The pieces arrived several weeks ago aboard the Bigroll Beaufort. the installation is taking place off the Coast of Virginia, and is staging out of Halifax to work around US cabotage laws. Vole au Vent will make several trips, to install the Bases, Towers and turbines.
UPDATE May 18: the ship is now jacked up and in position. Im told the Installation will happen in three trips, first the bases, then the Towers, then finally the top assemblies.
UPDATE May 19: Looks like the first pieces have been loaded.
The Photo doesnt do it Justice, but Atlantic Osprey is completely dwarfed by the new Maersk Suppliers, both of which are here as part of the Sable offshore decommissioning.
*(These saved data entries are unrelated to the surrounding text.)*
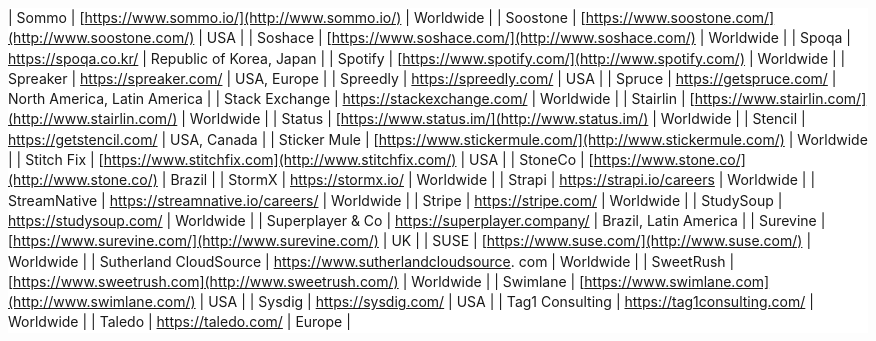 | Sommo                                        | [https://www.sommo.io/](http://www.sommo.io/)                                                            | Worldwide                                    |
| Soostone                                     | [https://www.soostone.com/](http://www.soostone.com/)                                                    | USA                                          |
| Soshace                                      | [https://www.soshace.com/](http://www.soshace.com/)                                                      | Worldwide                                    |
| Spoqa                                        | https://spoqa.co.kr/                                                                                     | Republic of Korea, Japan                     |
| Spotify                                      | [https://www.spotify.com/](http://www.spotify.com/)                                                      | Worldwide                                    |
| Spreaker                                     | https://spreaker.com/                                                                                    | USA, Europe                                  |
| Spreedly                                     | https://spreedly.com/                                                                                    | USA                                          |
| Spruce                                       | https://getspruce.com/                                                                                   | North America, Latin America                 |
| Stack Exchange                               | https://stackexchange.com/                                                                               | Worldwide                                    |
| Stairlin                                     | [https://www.stairlin.com/](http://www.stairlin.com/)                                                    | Worldwide                                    |
| Status                                       | [https://www.status.im/](http://www.status.im/)                                                          | Worldwide                                    |
| Stencil                                      | https://getstencil.com/                                                                                  | USA, Canada                                  |
| Sticker Mule                                 | [https://www.stickermule.com/](http://www.stickermule.com/)                                              | Worldwide                                    |
| Stitch Fix                                   | [https://www.stitchfix.com](http://www.stitchfix.com/)                                                   | USA                                          |
| StoneCo                                      | [https://www.stone.co/](http://www.stone.co/)                                                            | Brazil                                       |
| StormX                                       | https://stormx.io/                                                                                       | Worldwide                                    |
| Strapi                                       | https://strapi.io/careers                                                                                | Worldwide                                    |
| StreamNative                                 | https://streamnative.io/careers/                                                                         | Worldwide                                    |
| Stripe                                       | https://stripe.com/                                                                                      | Worldwide                                    |
| StudySoup                                    | https://studysoup.com/                                                                                   | Worldwide                                    |
| Superplayer & Co                             | https://superplayer.company/                                                                             | Brazil, Latin America                        |
| Surevine                                     | [https://www.surevine.com/](http://www.surevine.com/)                                                    | UK                                           |
| SUSE                                         | [https://www.suse.com/](http://www.suse.com/)                                                            | Worldwide                                    |
| Sutherland CloudSource                       | https://www.sutherlandcloudsource. com                                                                   | Worldwide                                    |
| SweetRush                                    | [https://www.sweetrush.com](http://www.sweetrush.com/)                                                   | Worldwide                                    |
| Swimlane                                     | [https://www.swimlane.com](http://www.swimlane.com/)                                                     | USA                                          |
| Sysdig️                                      | https://sysdig.com/                                                                                      | USA                                          |
| Tag1 Consulting                              | https://tag1consulting.com/                                                                              | Worldwide                                    |
| Taledo                                       | https://taledo.com/                                                                                      | Europe                                       |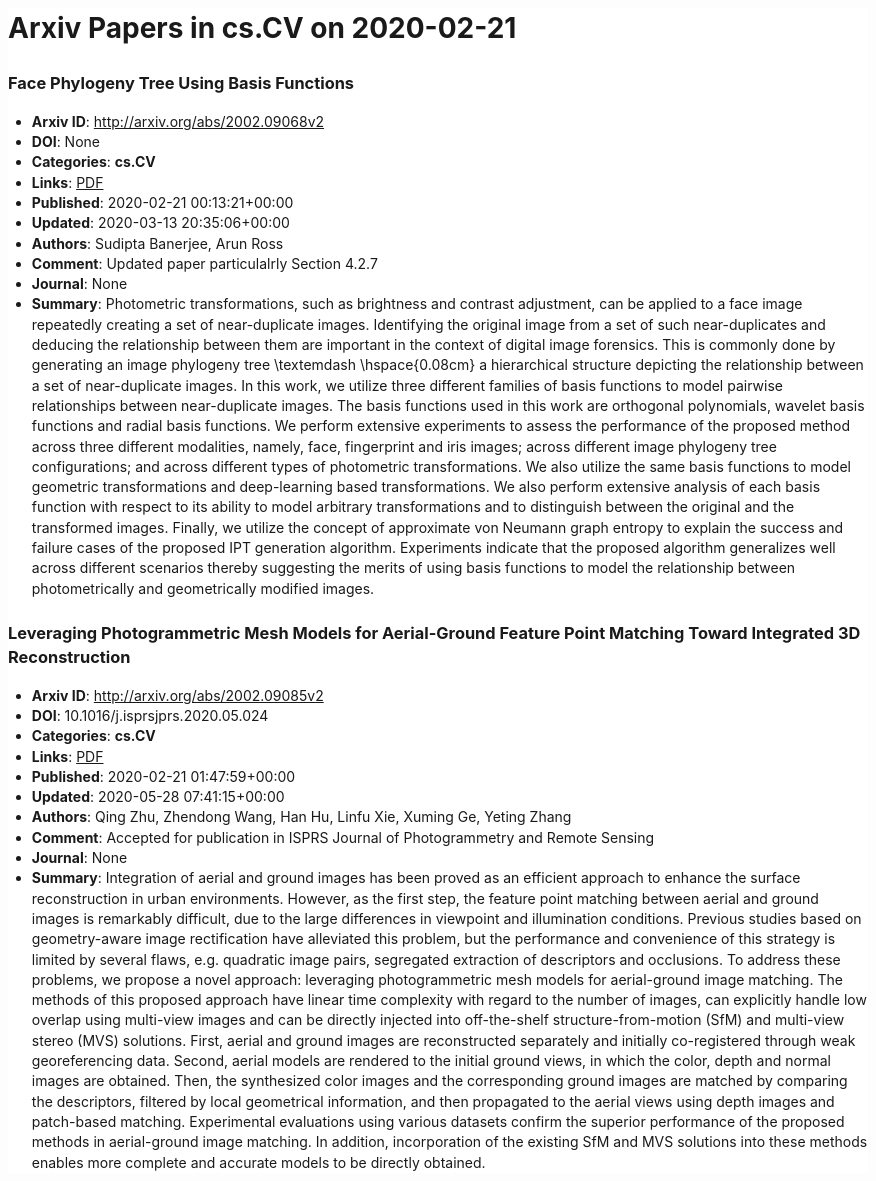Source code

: # Arxiv Papers in cs.CV on 2020-02-21
### Face Phylogeny Tree Using Basis Functions
- **Arxiv ID**: http://arxiv.org/abs/2002.09068v2
- **DOI**: None
- **Categories**: **cs.CV**
- **Links**: [PDF](http://arxiv.org/pdf/2002.09068v2)
- **Published**: 2020-02-21 00:13:21+00:00
- **Updated**: 2020-03-13 20:35:06+00:00
- **Authors**: Sudipta Banerjee, Arun Ross
- **Comment**: Updated paper particulalrly Section 4.2.7
- **Journal**: None
- **Summary**: Photometric transformations, such as brightness and contrast adjustment, can be applied to a face image repeatedly creating a set of near-duplicate images. Identifying the original image from a set of such near-duplicates and deducing the relationship between them are important in the context of digital image forensics. This is commonly done by generating an image phylogeny tree \textemdash \hspace{0.08cm} a hierarchical structure depicting the relationship between a set of near-duplicate images. In this work, we utilize three different families of basis functions to model pairwise relationships between near-duplicate images. The basis functions used in this work are orthogonal polynomials, wavelet basis functions and radial basis functions. We perform extensive experiments to assess the performance of the proposed method across three different modalities, namely, face, fingerprint and iris images; across different image phylogeny tree configurations; and across different types of photometric transformations. We also utilize the same basis functions to model geometric transformations and deep-learning based transformations. We also perform extensive analysis of each basis function with respect to its ability to model arbitrary transformations and to distinguish between the original and the transformed images. Finally, we utilize the concept of approximate von Neumann graph entropy to explain the success and failure cases of the proposed IPT generation algorithm. Experiments indicate that the proposed algorithm generalizes well across different scenarios thereby suggesting the merits of using basis functions to model the relationship between photometrically and geometrically modified images.



### Leveraging Photogrammetric Mesh Models for Aerial-Ground Feature Point Matching Toward Integrated 3D Reconstruction
- **Arxiv ID**: http://arxiv.org/abs/2002.09085v2
- **DOI**: 10.1016/j.isprsjprs.2020.05.024
- **Categories**: **cs.CV**
- **Links**: [PDF](http://arxiv.org/pdf/2002.09085v2)
- **Published**: 2020-02-21 01:47:59+00:00
- **Updated**: 2020-05-28 07:41:15+00:00
- **Authors**: Qing Zhu, Zhendong Wang, Han Hu, Linfu Xie, Xuming Ge, Yeting Zhang
- **Comment**: Accepted for publication in ISPRS Journal of Photogrammetry and
  Remote Sensing
- **Journal**: None
- **Summary**: Integration of aerial and ground images has been proved as an efficient approach to enhance the surface reconstruction in urban environments. However, as the first step, the feature point matching between aerial and ground images is remarkably difficult, due to the large differences in viewpoint and illumination conditions. Previous studies based on geometry-aware image rectification have alleviated this problem, but the performance and convenience of this strategy is limited by several flaws, e.g. quadratic image pairs, segregated extraction of descriptors and occlusions. To address these problems, we propose a novel approach: leveraging photogrammetric mesh models for aerial-ground image matching. The methods of this proposed approach have linear time complexity with regard to the number of images, can explicitly handle low overlap using multi-view images and can be directly injected into off-the-shelf structure-from-motion (SfM) and multi-view stereo (MVS) solutions. First, aerial and ground images are reconstructed separately and initially co-registered through weak georeferencing data. Second, aerial models are rendered to the initial ground views, in which the color, depth and normal images are obtained. Then, the synthesized color images and the corresponding ground images are matched by comparing the descriptors, filtered by local geometrical information, and then propagated to the aerial views using depth images and patch-based matching. Experimental evaluations using various datasets confirm the superior performance of the proposed methods in aerial-ground image matching. In addition, incorporation of the existing SfM and MVS solutions into these methods enables more complete and accurate models to be directly obtained.
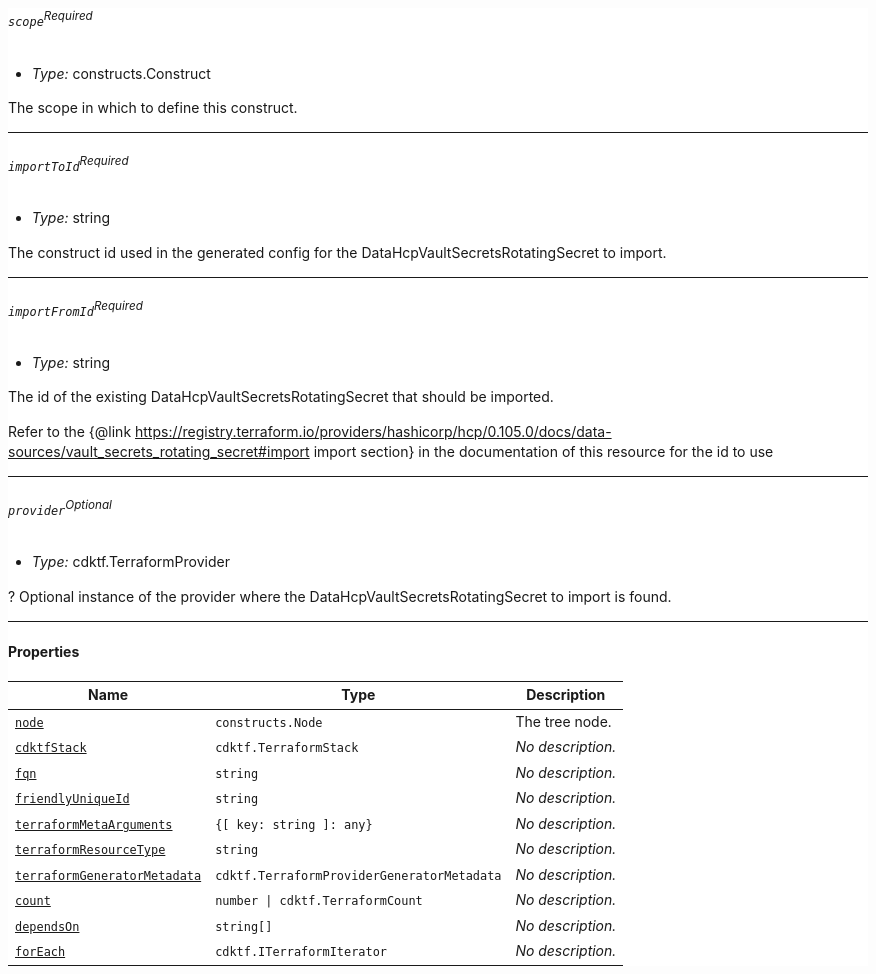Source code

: ###### `scope`<sup>Required</sup> <a name="scope" id="@cdktf/provider-hcp.dataHcpVaultSecretsRotatingSecret.DataHcpVaultSecretsRotatingSecret.generateConfigForImport.parameter.scope"></a>

- *Type:* constructs.Construct

The scope in which to define this construct.

---

###### `importToId`<sup>Required</sup> <a name="importToId" id="@cdktf/provider-hcp.dataHcpVaultSecretsRotatingSecret.DataHcpVaultSecretsRotatingSecret.generateConfigForImport.parameter.importToId"></a>

- *Type:* string

The construct id used in the generated config for the DataHcpVaultSecretsRotatingSecret to import.

---

###### `importFromId`<sup>Required</sup> <a name="importFromId" id="@cdktf/provider-hcp.dataHcpVaultSecretsRotatingSecret.DataHcpVaultSecretsRotatingSecret.generateConfigForImport.parameter.importFromId"></a>

- *Type:* string

The id of the existing DataHcpVaultSecretsRotatingSecret that should be imported.

Refer to the {@link https://registry.terraform.io/providers/hashicorp/hcp/0.105.0/docs/data-sources/vault_secrets_rotating_secret#import import section} in the documentation of this resource for the id to use

---

###### `provider`<sup>Optional</sup> <a name="provider" id="@cdktf/provider-hcp.dataHcpVaultSecretsRotatingSecret.DataHcpVaultSecretsRotatingSecret.generateConfigForImport.parameter.provider"></a>

- *Type:* cdktf.TerraformProvider

? Optional instance of the provider where the DataHcpVaultSecretsRotatingSecret to import is found.

---

#### Properties <a name="Properties" id="Properties"></a>

| **Name** | **Type** | **Description** |
| --- | --- | --- |
| <code><a href="#@cdktf/provider-hcp.dataHcpVaultSecretsRotatingSecret.DataHcpVaultSecretsRotatingSecret.property.node">node</a></code> | <code>constructs.Node</code> | The tree node. |
| <code><a href="#@cdktf/provider-hcp.dataHcpVaultSecretsRotatingSecret.DataHcpVaultSecretsRotatingSecret.property.cdktfStack">cdktfStack</a></code> | <code>cdktf.TerraformStack</code> | *No description.* |
| <code><a href="#@cdktf/provider-hcp.dataHcpVaultSecretsRotatingSecret.DataHcpVaultSecretsRotatingSecret.property.fqn">fqn</a></code> | <code>string</code> | *No description.* |
| <code><a href="#@cdktf/provider-hcp.dataHcpVaultSecretsRotatingSecret.DataHcpVaultSecretsRotatingSecret.property.friendlyUniqueId">friendlyUniqueId</a></code> | <code>string</code> | *No description.* |
| <code><a href="#@cdktf/provider-hcp.dataHcpVaultSecretsRotatingSecret.DataHcpVaultSecretsRotatingSecret.property.terraformMetaArguments">terraformMetaArguments</a></code> | <code>{[ key: string ]: any}</code> | *No description.* |
| <code><a href="#@cdktf/provider-hcp.dataHcpVaultSecretsRotatingSecret.DataHcpVaultSecretsRotatingSecret.property.terraformResourceType">terraformResourceType</a></code> | <code>string</code> | *No description.* |
| <code><a href="#@cdktf/provider-hcp.dataHcpVaultSecretsRotatingSecret.DataHcpVaultSecretsRotatingSecret.property.terraformGeneratorMetadata">terraformGeneratorMetadata</a></code> | <code>cdktf.TerraformProviderGeneratorMetadata</code> | *No description.* |
| <code><a href="#@cdktf/provider-hcp.dataHcpVaultSecretsRotatingSecret.DataHcpVaultSecretsRotatingSecret.property.count">count</a></code> | <code>number \| cdktf.TerraformCount</code> | *No description.* |
| <code><a href="#@cdktf/provider-hcp.dataHcpVaultSecretsRotatingSecret.DataHcpVaultSecretsRotatingSecret.property.dependsOn">dependsOn</a></code> | <code>string[]</code> | *No description.* |
| <code><a href="#@cdktf/provider-hcp.dataHcpVaultSecretsRotatingSecret.DataHcpVaultSecretsRotatingSecret.property.forEach">forEach</a></code> | <code>cdktf.ITerraformIterator</code> | *No description.* |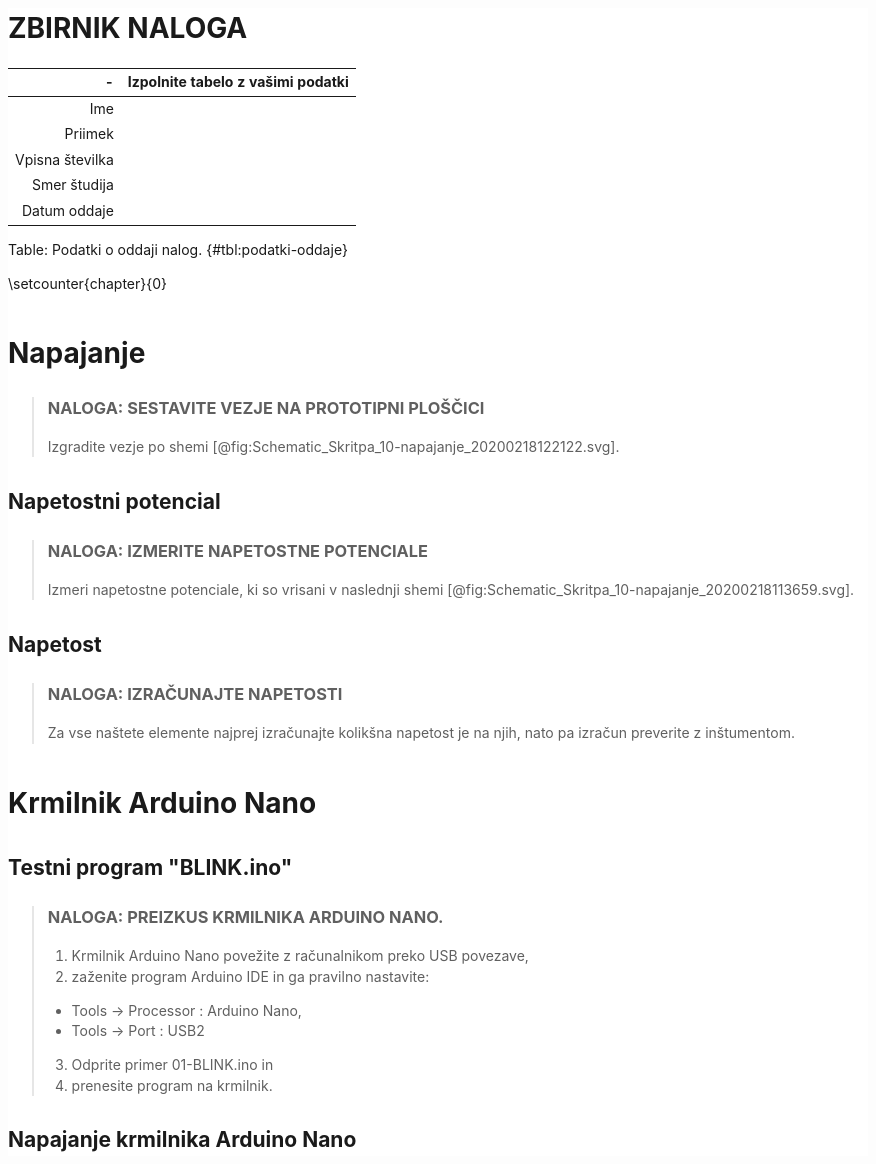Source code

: # ZBIRNIK NALOGA

|               - | Izpolnite tabelo z vašimi podatki |
|----------------:|----------------------------------:|
|             Ime |                                   |
|         Priimek |                                   |
| Vpisna številka |                                   |
|    Smer študija |                                   |
|    Datum oddaje |                                   |

Table: Podatki o oddaji nalog. {#tbl:podatki-oddaje}

\setcounter{chapter}{0}

# Napajanje

> ### NALOGA: SESTAVITE VEZJE NA PROTOTIPNI PLOŠČICI  
> Izgradite vezje po shemi [@fig:Schematic_Skritpa_10-napajanje_20200218122122.svg].

## Napetostni potencial

> ### NALOGA: IZMERITE NAPETOSTNE POTENCIALE  
> Izmeri napetostne potenciale, ki so vrisani v naslednji shemi [@fig:Schematic_Skritpa_10-napajanje_20200218113659.svg].

## Napetost

> ### NALOGA: IZRAČUNAJTE NAPETOSTI  
> Za vse naštete elemente najprej izračunajte kolikšna napetost je na njih, nato pa izračun preverite z inštumentom.

# Krmilnik Arduino Nano

## Testni program "BLINK.ino"

> ### NALOGA: PREIZKUS KRMILNIKA ARDUINO NANO.  
> 1. Krmilnik Arduino Nano povežite z računalnikom preko USB povezave,  
> 2. zaženite program Arduino IDE in ga pravilno nastavite:  
>   - Tools -> Processor  : Arduino Nano,  
>   - Tools -> Port       : USB2  
> 3. Odprite primer 01-BLINK.ino in  
> 4. prenesite program na krmilnik.

## Napajanje krmilnika Arduino Nano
Maersk Maker has been in Halifax for a while, and was joined by Maersk Mobiliser. Mobiliser has been to Halifax before, as one of its first jobs was the the tow of the fire damaged Yantain express.
Arriving late this afternoon is the the Bigroll Beaufort, loaded with 2 offshore wind turbines for the CVOR, or Coastal Virginia Offshore Wind Project. The ship will be tieing up at Woodside.
To get around the US Jones act, the Turbine equipment will be delivered to Halifax, where it will be loaded on the Installation vessel Vole au Vent, to then be taken to the installation site off the Virginia Coast. Vole au Vent is still in Rotterdam.
The Jones act is a piece of US legislation that requires any transport of goods between US ports to be done on US Built, Crewed and Flagged ships. Currently there are no US Offshore Wind installation vessels.
The foundations, consisting of the turbines’ monopiles, transition pieces and anode cages fabricated by EEW SPC, have been loaded onto the Bigroll Beaufort cargo ship in Rostock, Germany. The components for the two, 6-megawatt Siemens Gamesa turbines were loaded in Esbjerg, Denmark, before the vessel embarked in mid-April on the approximately two-week transatlantic journey to Halifax, Nova Scotia, Canada
Installation of the two turbines, located 27 miles offshore, is expected to begin later this spring and they are expected to enter service by the end of the year.”
Markab returned to pier 9 this morning. it was last here Feb 8., before sailing to Bridgetown Barbados. Built in Norway in 1976, the ship now is operated by Furgo, and was likely conducting a subsea survey.